Biographie de Si Ahmed Aït Bachir (dit Si Hmimi)
Ahmed Aït Bachir, affectueusement surnommé Si Hmimi ou Dda Hmimi, était une figure emblématique du militantisme kabyle, un intellectuel engagé, un écrivain et un défenseur passionné de l’identité amazighe et du destin de la Kabylie. Né en Algérie (vraisemblablement en Kabylie), il était fils de chahid (martyr de la guerre d’indépendance algérienne), son père ayant sacrifié sa vie pour l’indépendance du pays.
Dès son jeune âge, Ahmed Aït Bachir s’engage dans la lutte pour la reconnaissance de l’identité kabyle et amazighe, dans un contexte algérien marqué par une politique d’arabo-islamisme d’État qui marginalisait la langue et la culture berbères. Il participe activement à la création du Rassemblement pour la Culture et la Démocratie (RCD) en 1989, devenant le premier président du conseil régional RCD de Tizi Ouzou.
En 2001, au cœur du Printemps noir (les événements tragiques d’avril 2001 en Kabylie), il est l’un des membres fondateurs du Mouvement pour l’Autodétermination de la Kabylie (MAK), aux côtés d’autres militants comme Abdenour Abdeslam, Hamou Boumedine ou Malek Amrani. Il assume la responsabilité de représentant du mouvement en Kabylie jusqu’en 2007. Confronté à la répression du régime algérien, il est contraint à l’exil politique et s’installe en France, où il continue son combat avec constance et dignité.

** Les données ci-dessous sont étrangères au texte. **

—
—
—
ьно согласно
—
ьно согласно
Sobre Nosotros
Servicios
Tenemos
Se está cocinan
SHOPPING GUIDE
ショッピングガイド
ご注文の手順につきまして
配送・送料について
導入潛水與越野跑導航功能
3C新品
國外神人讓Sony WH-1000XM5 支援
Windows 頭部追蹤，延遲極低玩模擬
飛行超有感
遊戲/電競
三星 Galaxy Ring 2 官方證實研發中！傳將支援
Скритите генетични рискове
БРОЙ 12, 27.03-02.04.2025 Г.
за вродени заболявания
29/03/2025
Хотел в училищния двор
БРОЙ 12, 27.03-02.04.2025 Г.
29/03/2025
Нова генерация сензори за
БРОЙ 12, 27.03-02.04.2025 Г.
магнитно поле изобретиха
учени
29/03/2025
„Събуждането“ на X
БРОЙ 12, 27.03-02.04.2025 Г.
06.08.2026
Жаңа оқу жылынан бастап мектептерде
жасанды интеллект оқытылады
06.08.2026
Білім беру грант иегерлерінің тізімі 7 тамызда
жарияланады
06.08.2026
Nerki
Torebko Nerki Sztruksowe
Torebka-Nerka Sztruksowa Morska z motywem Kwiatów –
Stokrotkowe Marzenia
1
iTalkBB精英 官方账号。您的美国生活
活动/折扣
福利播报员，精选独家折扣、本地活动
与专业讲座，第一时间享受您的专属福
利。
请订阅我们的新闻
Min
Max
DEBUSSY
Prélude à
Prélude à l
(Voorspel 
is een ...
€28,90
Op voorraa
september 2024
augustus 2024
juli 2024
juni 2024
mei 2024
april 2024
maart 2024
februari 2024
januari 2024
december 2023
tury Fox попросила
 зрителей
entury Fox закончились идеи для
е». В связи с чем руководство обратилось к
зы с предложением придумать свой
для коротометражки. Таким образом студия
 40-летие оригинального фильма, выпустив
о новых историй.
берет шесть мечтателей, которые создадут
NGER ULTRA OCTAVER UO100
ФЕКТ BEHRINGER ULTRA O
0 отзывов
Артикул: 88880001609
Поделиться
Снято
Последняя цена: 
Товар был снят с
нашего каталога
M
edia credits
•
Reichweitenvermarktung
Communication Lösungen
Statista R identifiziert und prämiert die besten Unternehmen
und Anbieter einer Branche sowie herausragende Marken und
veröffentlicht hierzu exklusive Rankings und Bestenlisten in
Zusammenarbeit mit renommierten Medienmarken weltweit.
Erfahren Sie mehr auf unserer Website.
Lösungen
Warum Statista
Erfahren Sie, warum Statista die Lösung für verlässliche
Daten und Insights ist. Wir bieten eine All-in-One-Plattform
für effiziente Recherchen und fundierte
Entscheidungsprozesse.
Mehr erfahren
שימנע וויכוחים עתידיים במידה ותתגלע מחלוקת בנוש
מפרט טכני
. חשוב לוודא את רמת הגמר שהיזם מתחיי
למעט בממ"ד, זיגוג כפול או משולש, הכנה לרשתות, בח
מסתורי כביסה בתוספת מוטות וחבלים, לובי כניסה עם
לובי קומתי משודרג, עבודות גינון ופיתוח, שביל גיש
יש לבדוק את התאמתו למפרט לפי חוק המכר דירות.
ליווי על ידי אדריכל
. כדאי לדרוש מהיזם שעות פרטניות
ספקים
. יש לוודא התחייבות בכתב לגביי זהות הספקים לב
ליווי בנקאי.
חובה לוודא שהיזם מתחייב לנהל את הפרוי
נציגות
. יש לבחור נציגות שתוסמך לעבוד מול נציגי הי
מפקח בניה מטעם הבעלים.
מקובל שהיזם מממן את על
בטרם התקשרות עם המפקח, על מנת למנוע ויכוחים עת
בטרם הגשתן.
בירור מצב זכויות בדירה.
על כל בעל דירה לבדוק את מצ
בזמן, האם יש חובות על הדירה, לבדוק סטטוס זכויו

Parallèlement à son engagement politique, Si Ahmed Aït Bachir se consacre, ces dernières années, à la préservation et à la transmission du patrimoine culturel kabyle à travers l’écriture en langue kabyle (taqbaylit). Il réalise notamment :
- La traduction en kabyle de l’œuvre autobiographique majeure de Fadhma Aït Mansour Amrouche, Histoire de ma vie, publiée sous le titre Tudert-iw (éditions Koukou), un travail salué comme un hommage vibrant à cette grande figure de la littérature amazighe.
- Son ouvrage original Tidak n Tejmaɛt (Les chemins de la solidarité / Les dires de l’agora kabyle), un recueil de chroniques et d’anecdotes populaires qui retranscrivent le génie, les valeurs de solidarité, d’entraide et de sagesse de la société traditionnelle kabyle. Ce livre, édité aux Éditions Kabylie, est considéré comme une pépite de la littérature kabyle contemporaine et un acte de résistance culturelle.
Ahmed Aït Bachir était reconnu pour son esprit de synthèse incisif, sa générosité naturelle, sa dignité silencieuse, son sourire lumineux et sa capacité à apaiser par des mots justes et doux. Homme de conviction profonde, il incarnait l’honnêteté, la loyauté, le courage patient et une bienveillance rare. Il a également fait preuve d’un immense sacrifice personnel, notamment en donnant un rein à son frère il y a une dizaine d’années.
À l’âge de 73 ans, Si Ahmed Aït Bachir s’est éteint le jeudi 29 janvier 2026 (ou la veille selon certaines annonces) dans un hôpital parisien, après une hospitalisation dans un état critique. Sa disparition a provoqué une immense émotion dans la diaspora kabyle, parmi les militants, les écrivains et tous ceux qui l’ont connu. La Kabylie a perdu une conscience, un repère politique et un passeur infatigable de sa mémoire populaire.
Repose en paix, cher Si Ahmed. Ton empreinte reste vive dans les cœurs, dans la lutte pour la dignité kabyle et dans les mots que tu as su si bien transmettre. Que ton âme trouve le repos éternel.